On Wednesday, December 18, 2013, twelve Kansas City Public School teachers gathered in a classroom at Webster University for the last time as the first cohort to complete the certification program in Teaching English to Speakers of Other Languages (ESOL) funded by a National Professional Development grant from the U.S. Department of Education. Cohort 1, as they came to be known, began the classes leading to ESOL certification in August 2012.
Refreshments, certificates, and applause awaited these twelve who for the last sixteen months left their classrooms in the district one to two nights a week to meet at Webster University’s Kansas City campus to study topics such as language acquisition theories, curriculum development for second language classrooms, principles and practices of assessing English learners, and effective instructional methods.
Dr. Gayle Bradshaw, Coordinator for the Education Program at Webster’s Kansas City campus, kicked off the evening by congratulating the participants and introducing Webster’s new Regional Director Dr. Cass Butler. Dr. Butler and Allyson Hile, Director of Language Services for Kansas City Public Schools, also praised their hard work. Then the participants were given the floor to talk about their experience in the program, how it has affected their students, and advice they have for future cohorts.
Several spoke about the camaraderie that had developed within the cohort. Dr. Larry Weible, teacher at East High School, shared about this aspect of his experience and the broad application of his Webster studies. “The competitive team work atmosphere that quickly developed in our cohort was instrumental in expanding our knowledge beyond the TESL curriculum…The TESL experience was more than a certification program for English language learners; the knowledge gained is applicable to all learners in every classroom in any school setting,” Dr. Weible shared after the event.
Ali Johnston-Hull, Instructional Coach at J.A. Rogers Elementary School, also commented on how the coursework had a broader application than she had anticipated. “I have been able to help teachers throughout the building strengthen their instructional delivery through strategies and application of strategies to help all learners, not just English learners,” she said. “I think every teacher needs this training,” another participant added.
The KCPS teachers who make up Cohort 1 teach in schools with the highest English learner (EL) populations in the district such as Whittier Elementary, J.A. Rogers, and East High School. Rosalind O’Hora, a classroom teacher at Whittier, shared that before she began the program at Webster, she felt ill-equipped to meet the needs of the English learners in her classroom because they struggled to communicate in English and were unable to verbalize their needs. However, she stated that the curriculum of the certificate program has taught her to better understand and anticipate their needs.
After each participant had the opportunity to speak, Dr. Bradshaw handed out the certificates of completion, and Dr. Alicia Miguel, an instructor for the program and Director of ESL for Kansas City, Kansas Public Schools, addressed the group. Dr. Miguel teaches the capstone course which Dr.
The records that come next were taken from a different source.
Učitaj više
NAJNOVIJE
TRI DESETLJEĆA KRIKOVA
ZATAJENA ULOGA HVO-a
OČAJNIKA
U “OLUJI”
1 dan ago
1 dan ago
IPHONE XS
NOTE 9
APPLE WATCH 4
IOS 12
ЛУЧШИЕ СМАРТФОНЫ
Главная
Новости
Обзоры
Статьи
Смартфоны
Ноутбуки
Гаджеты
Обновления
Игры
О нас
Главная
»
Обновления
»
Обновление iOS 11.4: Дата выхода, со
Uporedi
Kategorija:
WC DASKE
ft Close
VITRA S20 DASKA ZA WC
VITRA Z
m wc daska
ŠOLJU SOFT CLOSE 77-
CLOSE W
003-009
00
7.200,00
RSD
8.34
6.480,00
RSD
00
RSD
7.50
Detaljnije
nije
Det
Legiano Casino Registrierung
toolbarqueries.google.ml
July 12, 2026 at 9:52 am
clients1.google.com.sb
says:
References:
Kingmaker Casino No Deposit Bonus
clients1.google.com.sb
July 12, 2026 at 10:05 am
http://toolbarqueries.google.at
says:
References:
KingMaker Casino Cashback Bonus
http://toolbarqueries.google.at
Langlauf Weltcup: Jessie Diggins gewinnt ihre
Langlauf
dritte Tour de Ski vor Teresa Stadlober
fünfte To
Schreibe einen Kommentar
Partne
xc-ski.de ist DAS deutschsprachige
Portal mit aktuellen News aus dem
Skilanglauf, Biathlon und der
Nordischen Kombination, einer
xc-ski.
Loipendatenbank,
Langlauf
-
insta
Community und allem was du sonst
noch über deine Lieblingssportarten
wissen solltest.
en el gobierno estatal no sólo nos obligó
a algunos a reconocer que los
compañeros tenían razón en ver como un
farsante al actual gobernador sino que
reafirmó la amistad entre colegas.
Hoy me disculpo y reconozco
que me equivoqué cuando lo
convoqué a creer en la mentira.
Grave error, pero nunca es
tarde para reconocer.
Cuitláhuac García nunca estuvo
Weible described as “a comprehensive practicum that requires detailed documentation of coursework application.”
In addition to providing tuition for the coursework, the grant provides participants with instructional tools such as iPads and quarterly training in engaging diverse families. It also equips paraprofessionals and principals to serve the district’s culturally and linguistically diverse population by providing training in protocol for delivering academic content in a way that is comprehensible for ELs.
Twenty-three more teachers have joined Webster’s grant-funded ESOL certificate program in Cohorts 2 and 3 in spring and fall of 2013, and sixteen more were chosen in December 2013 to participate as Cohort 4. These participants also represent schools with high EL populations including Trailwoods, Paige, Longfellow, Carver, Foreign Language Academy, Garfield, Gladstone, James, and Alta Vista.
Eleven of the twelve teachers in Cohort 1 will continue on to earn a Master’s degree in Teaching English as a Second Language at Webster University. Among pieces of advice they offered future participants was that the program is an “unbelievable opportunity worth every minute.” Another suggested, “Be ready to work. Be open to others, and be ready for immediate practice and application” – sound advice for the eighty-nine slated to follow in their steps through the end the five-year grant in 2017. Benefiting students, their families, teachers, and the district, the program truly is a win for all.